Required work: The entire listing that follows must be repeated exactly, pictures excluded.

Start of Given records

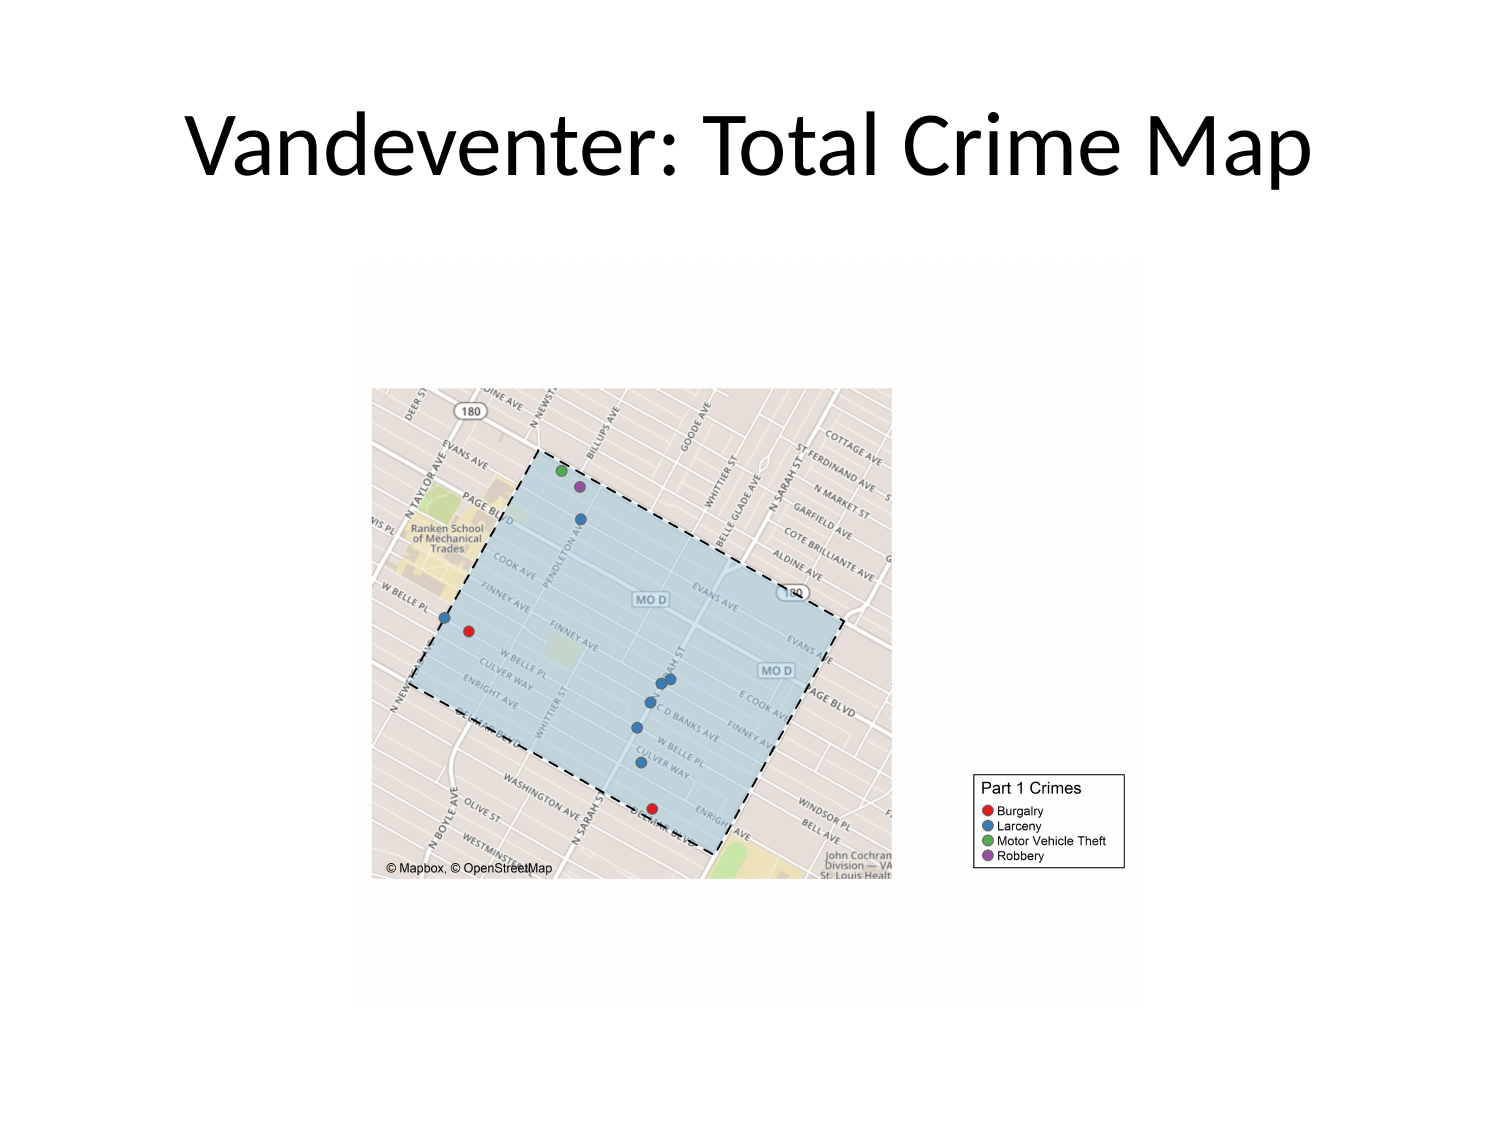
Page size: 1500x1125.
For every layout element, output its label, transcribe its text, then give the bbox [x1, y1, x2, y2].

title Vandeventer: Total Crime Map [75, 45, 1425, 233]
picture [356, 262, 1144, 1005]
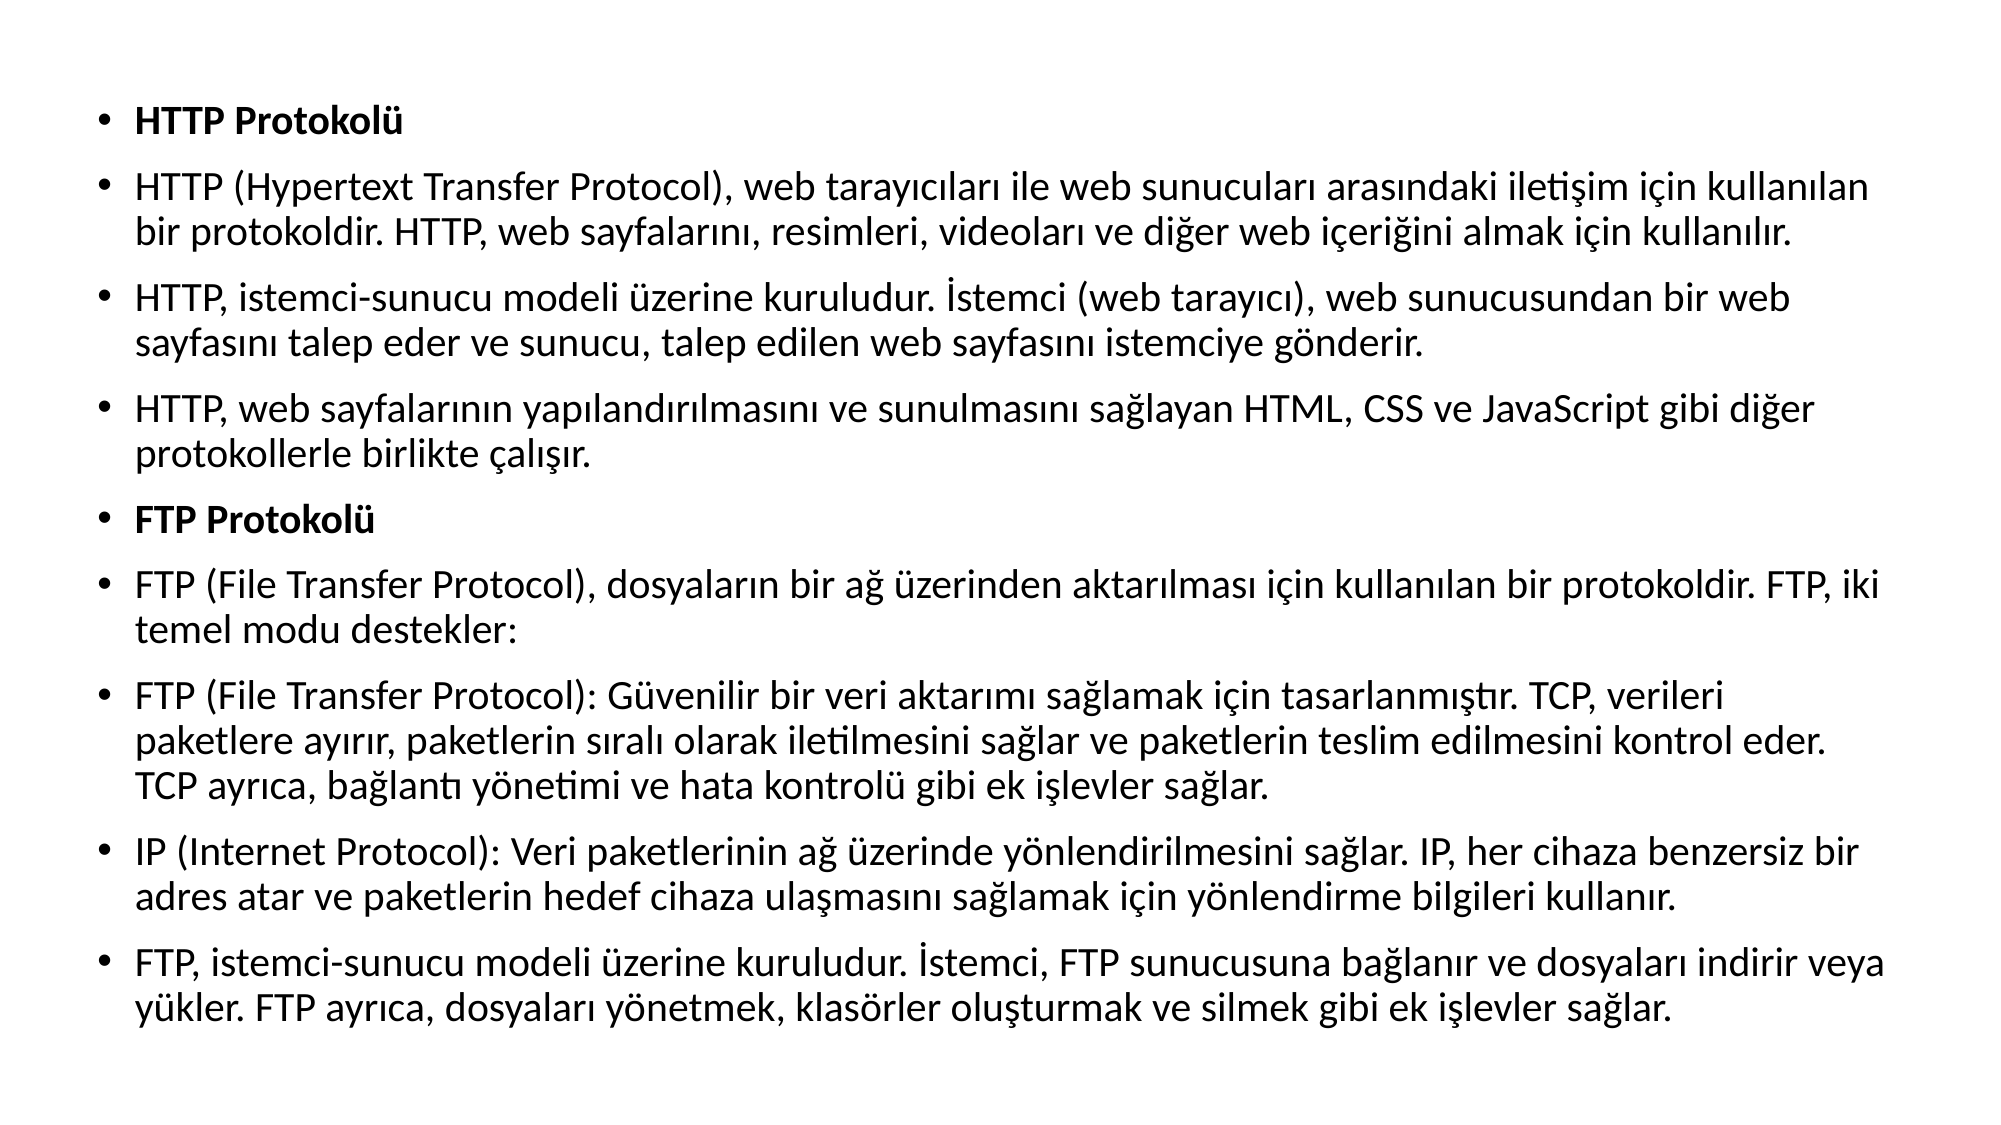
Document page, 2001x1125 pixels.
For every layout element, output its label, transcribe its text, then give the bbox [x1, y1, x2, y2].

list HTTP Protokolü HTTP (Hypertext Transfer Protocol), web tarayıcıları ile web sunucuları arasındaki iletişim için kullanılan bir protokoldir. HTTP, web sayfalarını, resimleri, videoları ve diğer web içeriğini almak için kullanılır. HTTP, istemci-sunucu modeli üzerine kuruludur. İstemci (web tarayıcı), web sunucusundan bir web sayfasını talep eder ve sunucu, talep edilen web sayfasını istemciye gönderir. HTTP, web sayfalarının yapılandırılmasını ve sunulmasını sağlayan HTML, CSS ve JavaScript gibi diğer protokollerle birlikte çalışır. FTP Protokolü FTP (File Transfer Protocol), dosyaların bir ağ üzerinden aktarılması için kullanılan bir protokoldir. FTP, iki temel modu destekler: FTP (File Transfer Protocol): Güvenilir bir veri aktarımı sağlamak için tasarlanmıştır. TCP, verileri paketlere ayırır, paketlerin sıralı olarak iletilmesini sağlar ve paketlerin teslim edilmesini kontrol eder. TCP ayrıca, bağlantı yönetimi ve hata kontrolü gibi ek işlevler sağlar. IP (Internet Protocol): Veri paketlerinin ağ üzerinde yönlendirilmesini sağlar. IP, her cihaza benzersiz bir adres atar ve paketlerin hedef cihaza ulaşmasını sağlamak için yönlendirme bilgileri kullanır. FTP, istemci-sunucu modeli üzerine kuruludur. İstemci, FTP sunucusuna bağlanır ve dosyaları indirir veya yükler. FTP ayrıca, dosyaları yönetmek, klasörler oluşturmak ve silmek gibi ek işlevler sağlar. [82, 91, 1903, 1049]
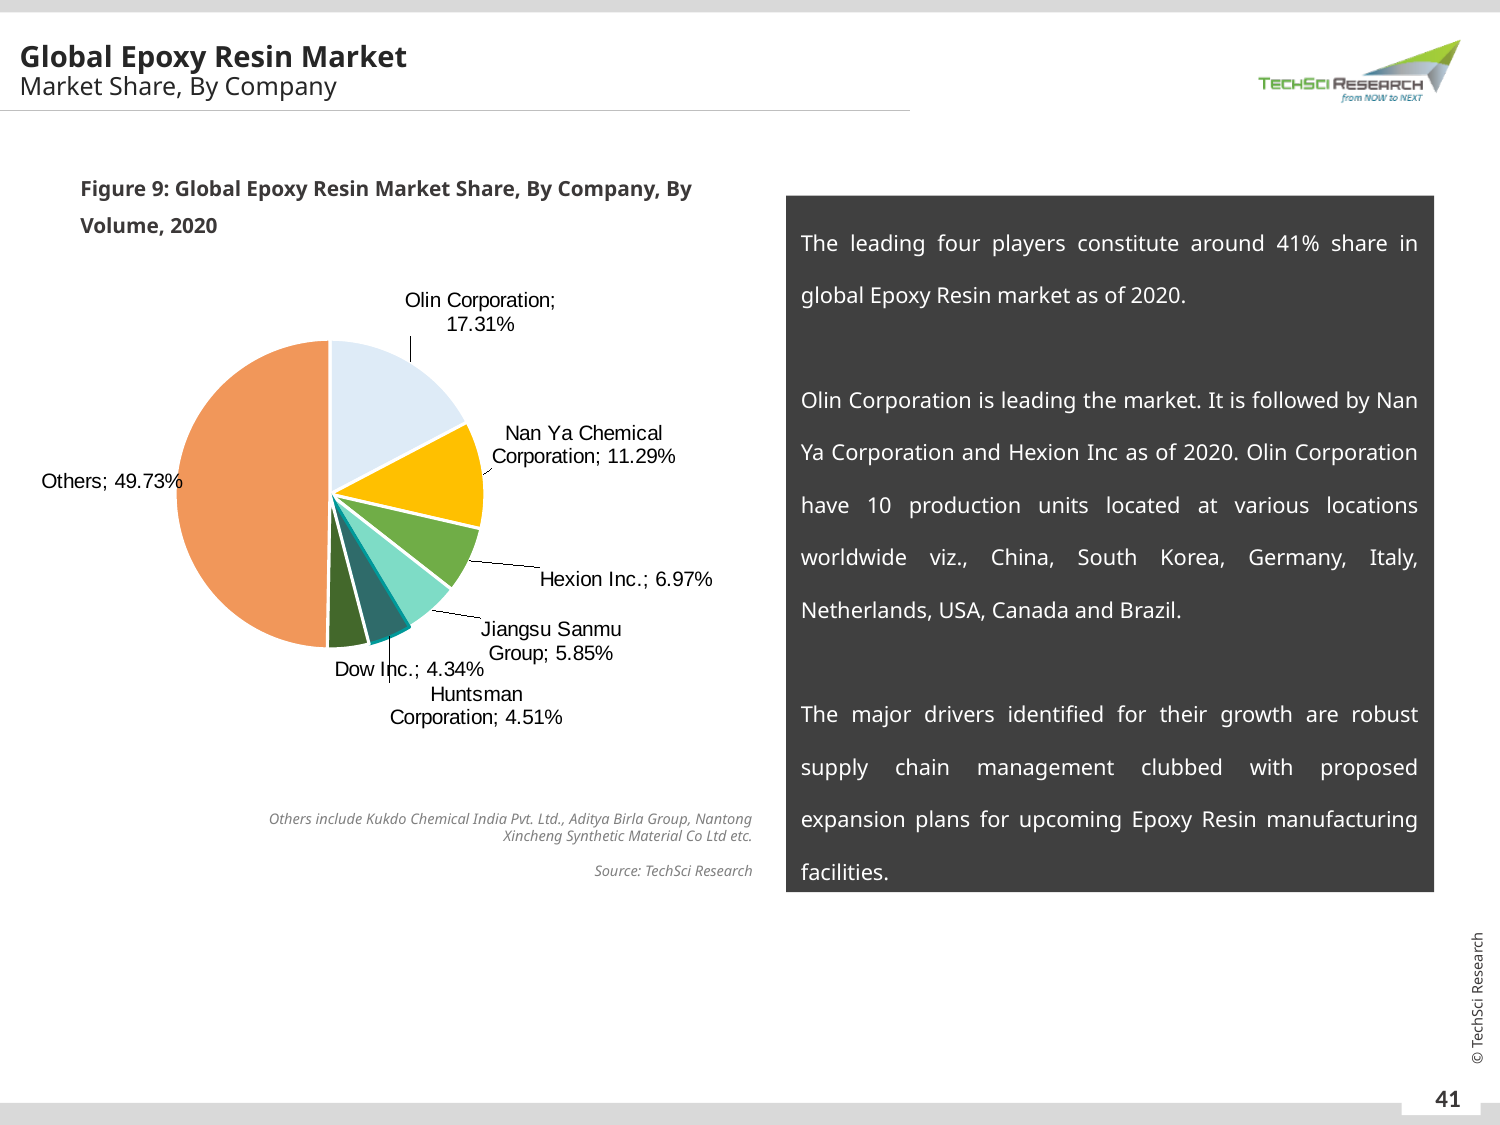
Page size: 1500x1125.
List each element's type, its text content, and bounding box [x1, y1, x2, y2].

text_box Figure 9: Global Epoxy Resin Market Share, By Company, By Volume, 2020 [65, 155, 750, 245]
picture [1257, 39, 1461, 104]
text_box The leading four players constitute around 41% share in global Epoxy Resin market as of 2020. Olin Corporation is leading the market. It is followed by Nan Ya Corporation and Hexion Inc as of 2020. Olin Corporation have 10 production units located at various locations worldwide viz., China, South Korea, Germany, Italy, Netherlands, USA, Canada and Brazil. The major drivers identified for their growth are robust supply chain management clubbed with proposed expansion plans for upcoming Epoxy Resin manufacturing facilities. [786, 195, 1435, 893]
list Global Epoxy Resin Market Market Share, By Company [4, 21, 1209, 122]
text_box Others include Kukdo Chemical India Pvt. Ltd., Aditya Birla Group, Nantong Xincheng Synthetic Material Co Ltd etc. Source: TechSci Research [207, 802, 768, 888]
chart [0, 236, 714, 759]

End of Given records

Exercise solution:
Page size: 1500x1125.
For every layout element, output its label, transcribe its text, then give the bbox [x1, y1, x2, y2].

title Vandeventer: Total Crime Map [75, 45, 1425, 233]
picture [356, 262, 1144, 1005]
Document page, 2001x1125 pixels.
For every layout element, output its label, transcribe its text, then give the bbox [x1, y1, x2, y2].

list HTTP Protokolü HTTP (Hypertext Transfer Protocol), web tarayıcıları ile web sunucuları arasındaki iletişim için kullanılan bir protokoldir. HTTP, web sayfalarını, resimleri, videoları ve diğer web içeriğini almak için kullanılır. HTTP, istemci-sunucu modeli üzerine kuruludur. İstemci (web tarayıcı), web sunucusundan bir web sayfasını talep eder ve sunucu, talep edilen web sayfasını istemciye gönderir. HTTP, web sayfalarının yapılandırılmasını ve sunulmasını sağlayan HTML, CSS ve JavaScript gibi diğer protokollerle birlikte çalışır. FTP Protokolü FTP (File Transfer Protocol), dosyaların bir ağ üzerinden aktarılması için kullanılan bir protokoldir. FTP, iki temel modu destekler: FTP (File Transfer Protocol): Güvenilir bir veri aktarımı sağlamak için tasarlanmıştır. TCP, verileri paketlere ayırır, paketlerin sıralı olarak iletilmesini sağlar ve paketlerin teslim edilmesini kontrol eder. TCP ayrıca, bağlantı yönetimi ve hata kontrolü gibi ek işlevler sağlar. IP (Internet Protocol): Veri paketlerinin ağ üzerinde yönlendirilmesini sağlar. IP, her cihaza benzersiz bir adres atar ve paketlerin hedef cihaza ulaşmasını sağlamak için yönlendirme bilgileri kullanır. FTP, istemci-sunucu modeli üzerine kuruludur. İstemci, FTP sunucusuna bağlanır ve dosyaları indirir veya yükler. FTP ayrıca, dosyaları yönetmek, klasörler oluşturmak ve silmek gibi ek işlevler sağlar. [82, 91, 1903, 1049]
Page size: 1500x1125.
List each element's type, its text content, and bounding box [x1, y1, x2, y2].

text_box Figure 9: Global Epoxy Resin Market Share, By Company, By Volume, 2020 [65, 155, 750, 245]
picture [1257, 39, 1461, 104]
text_box The leading four players constitute around 41% share in global Epoxy Resin market as of 2020. Olin Corporation is leading the market. It is followed by Nan Ya Corporation and Hexion Inc as of 2020. Olin Corporation have 10 production units located at various locations worldwide viz., China, South Korea, Germany, Italy, Netherlands, USA, Canada and Brazil. The major drivers identified for their growth are robust supply chain management clubbed with proposed expansion plans for upcoming Epoxy Resin manufacturing facilities. [786, 195, 1435, 893]
list Global Epoxy Resin Market Market Share, By Company [4, 21, 1209, 122]
text_box Others include Kukdo Chemical India Pvt. Ltd., Aditya Birla Group, Nantong Xincheng Synthetic Material Co Ltd etc. Source: TechSci Research [207, 802, 768, 888]
chart [0, 236, 714, 759]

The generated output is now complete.